━━━━━ PAGE EXCERPT ━━━━━

# Ramp Wine



## Cracked Cork (Jun 8, 2007)

This post is especially for Ramona in WV and anyone else that has had or heard of a ramp, cousin to the wild garlic and onion that grows in WV and also has a festival of the ramp in WV. Kirkwood winery makes and sells a ramp wine, tried some today at a winetasting, lets say it interesting. Took home a bottle of their elderberry, mountain blueberry and raspberry, all very good! 

Appalachian
Ramp Wine at http://www.kirkwood-wine.com/winelist.html .

Crackedcork
</span>


----------



## NorthernWinos (Jun 8, 2007)

I got some 'Wild Garlic' from Tennessee that a friend dug from ditches there....It is smaller than most and very strong....I have been growing it for a few years now...It is the strongest of the garlics I grow.


Is it related to the Ramp plant????


http://www.kirkwood-wine.com/winelist.html


They sure have an interesting winelist.


----------



## Cracked Cork (Jun 8, 2007)

NW, I have no idea about the relationship between the wild onions, but they are all good. I took the flower tops off of some of our wild garlic, chopped them up and tossed them into a venison salad, paired with an elderberry wine, I certainly dont deserve to eat like that!

As far as Kirkwood wines go, I have no connection etc, they were at a mountain heritage show this weekend showing their WV wines. We are drinking their blueberry right now, its a little bit better than my best blueberry, in other words damn good 

Crackedcork


----------



## rgecaprock (Jun 8, 2007)

Cracked, 


I was wondering about the ramps. I'll bet that is an interesting wine. Have you seen the recipe for it?


Now I'm going to ask about elderberries. I see them growing here in the city in the suburbs along the roads and bayous. I noticed the berries on some today,,,,not ripe yet. Would they be good for wine since they are growing wild...i'm sure they would. I might stop and collect some when I see that they are ripe and just try a gallon or two. I bet just about no one around here knows what they are.


Glad you got to try some ramp wine....thanks for sharing that and the link.


Ramona*Edited by: rgecaprock *


----------



## NorthernWinos (Jun 8, 2007)

I have seen a recipe for Garlic Wine and wondered about it....If we get a good crop this year just might try a gallon....BUT...would think it would be just for marinade...any thoughts?


----------



## Cracked Cork (Jun 8, 2007)

Ramona, the first elderberry wines were made from wild ones  I have only used tame ones as that is what we have and the wild ones always seem to grow on other peoples backyards or railways and I am not crazy about railway berries. I personally wouldnt make ramp wine, for cooking we use ginger wine, lots of flavor there. Crackedcork


----------



## rgecaprock (Jun 8, 2007)

So would not recommend picking the "street and ditch" berries? My dad used to make them from the wild ones....but wild in WV and wild here are probably two different animals.....ya think?


Ramona


----------



## Cracked Cork (Jun 8, 2007)

Ramona, if you are in TX the only difference is you guys got rattlers and we have copperheads in WV  Crackedcork
*Edited by: Cracked Cork *


----------



## rgecaprock (Jun 9, 2007)

We have copperheads too, I lifted up a flower pot one moring when I was living in a house and a very pretty one, must have just shed it skin was all curled up underneath. Then I saw 2 more that year. And that was in the suburbs.


Ramona


----------



## smokegrub (Jun 9, 2007)

Ramps are very strong with a reputed peculiar characteristic. It is said that if they are eaten in large quantity the consumer will begin to emit a strong garlic-like odor. I wonder how they smell under fermentation. Somehow I just can't envision a ramp wine nor can I envision how one might use it.


----------

━━━━━ RECORD EXTRACTS ━━━━━

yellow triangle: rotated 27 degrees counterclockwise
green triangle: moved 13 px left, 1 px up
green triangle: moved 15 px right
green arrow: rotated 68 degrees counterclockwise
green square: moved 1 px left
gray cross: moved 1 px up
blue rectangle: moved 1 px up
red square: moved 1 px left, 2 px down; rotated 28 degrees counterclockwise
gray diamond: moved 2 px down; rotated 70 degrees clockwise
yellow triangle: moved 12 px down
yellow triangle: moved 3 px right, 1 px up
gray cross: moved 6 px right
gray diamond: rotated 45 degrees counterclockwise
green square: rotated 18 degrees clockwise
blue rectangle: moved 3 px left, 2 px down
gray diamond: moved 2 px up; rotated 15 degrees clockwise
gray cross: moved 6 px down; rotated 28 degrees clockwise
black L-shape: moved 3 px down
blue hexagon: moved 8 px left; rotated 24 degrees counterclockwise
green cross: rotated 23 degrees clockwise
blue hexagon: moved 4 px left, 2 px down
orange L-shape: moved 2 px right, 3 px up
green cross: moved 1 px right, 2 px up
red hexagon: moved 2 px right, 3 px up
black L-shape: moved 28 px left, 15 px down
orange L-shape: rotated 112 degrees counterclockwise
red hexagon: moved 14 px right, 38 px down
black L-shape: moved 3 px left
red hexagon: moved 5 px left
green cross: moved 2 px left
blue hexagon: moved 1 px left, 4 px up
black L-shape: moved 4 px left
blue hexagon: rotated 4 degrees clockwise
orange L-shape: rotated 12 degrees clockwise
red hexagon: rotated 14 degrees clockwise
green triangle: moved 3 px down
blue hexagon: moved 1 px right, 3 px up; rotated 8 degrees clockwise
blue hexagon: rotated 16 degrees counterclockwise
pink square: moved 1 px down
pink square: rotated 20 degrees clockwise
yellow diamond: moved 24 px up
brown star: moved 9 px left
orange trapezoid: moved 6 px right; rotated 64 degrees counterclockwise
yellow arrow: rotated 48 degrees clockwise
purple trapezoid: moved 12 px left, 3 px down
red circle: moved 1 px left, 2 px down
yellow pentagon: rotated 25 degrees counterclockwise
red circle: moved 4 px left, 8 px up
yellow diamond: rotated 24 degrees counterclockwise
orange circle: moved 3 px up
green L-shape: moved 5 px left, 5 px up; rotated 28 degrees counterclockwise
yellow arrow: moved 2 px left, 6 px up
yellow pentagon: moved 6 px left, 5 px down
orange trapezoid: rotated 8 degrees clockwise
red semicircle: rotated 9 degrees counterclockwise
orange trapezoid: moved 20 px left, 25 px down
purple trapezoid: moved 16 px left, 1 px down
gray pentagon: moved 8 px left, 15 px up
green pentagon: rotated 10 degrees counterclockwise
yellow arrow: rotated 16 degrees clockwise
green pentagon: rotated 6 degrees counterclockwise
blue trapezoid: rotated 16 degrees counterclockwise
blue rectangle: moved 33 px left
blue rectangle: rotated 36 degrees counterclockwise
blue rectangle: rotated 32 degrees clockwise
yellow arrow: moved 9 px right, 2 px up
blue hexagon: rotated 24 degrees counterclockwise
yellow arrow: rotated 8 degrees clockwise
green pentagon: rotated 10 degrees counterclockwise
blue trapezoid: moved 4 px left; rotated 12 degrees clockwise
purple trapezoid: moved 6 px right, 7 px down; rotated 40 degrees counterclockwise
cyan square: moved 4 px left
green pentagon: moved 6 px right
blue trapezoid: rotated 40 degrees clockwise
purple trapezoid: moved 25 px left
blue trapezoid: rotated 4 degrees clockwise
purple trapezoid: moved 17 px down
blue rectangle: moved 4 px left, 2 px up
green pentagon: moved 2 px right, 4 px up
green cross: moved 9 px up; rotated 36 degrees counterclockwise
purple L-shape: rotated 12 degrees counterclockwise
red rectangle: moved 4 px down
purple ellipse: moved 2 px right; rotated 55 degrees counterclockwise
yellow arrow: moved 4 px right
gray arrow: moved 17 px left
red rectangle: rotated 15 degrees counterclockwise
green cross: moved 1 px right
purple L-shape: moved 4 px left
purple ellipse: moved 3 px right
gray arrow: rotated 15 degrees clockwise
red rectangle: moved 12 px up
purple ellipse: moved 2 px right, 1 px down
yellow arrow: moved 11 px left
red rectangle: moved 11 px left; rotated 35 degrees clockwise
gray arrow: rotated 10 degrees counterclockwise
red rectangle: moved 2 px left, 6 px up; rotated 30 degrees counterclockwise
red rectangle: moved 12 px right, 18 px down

━━━━━

> **EXERCISE PROMPT**
In the forum thread on ramp wine, which wine does Cracked Cork say is used for cooking? The records were taken from a different source than the forum thread above.

> **TASK OUTPUT**
Ginger wine.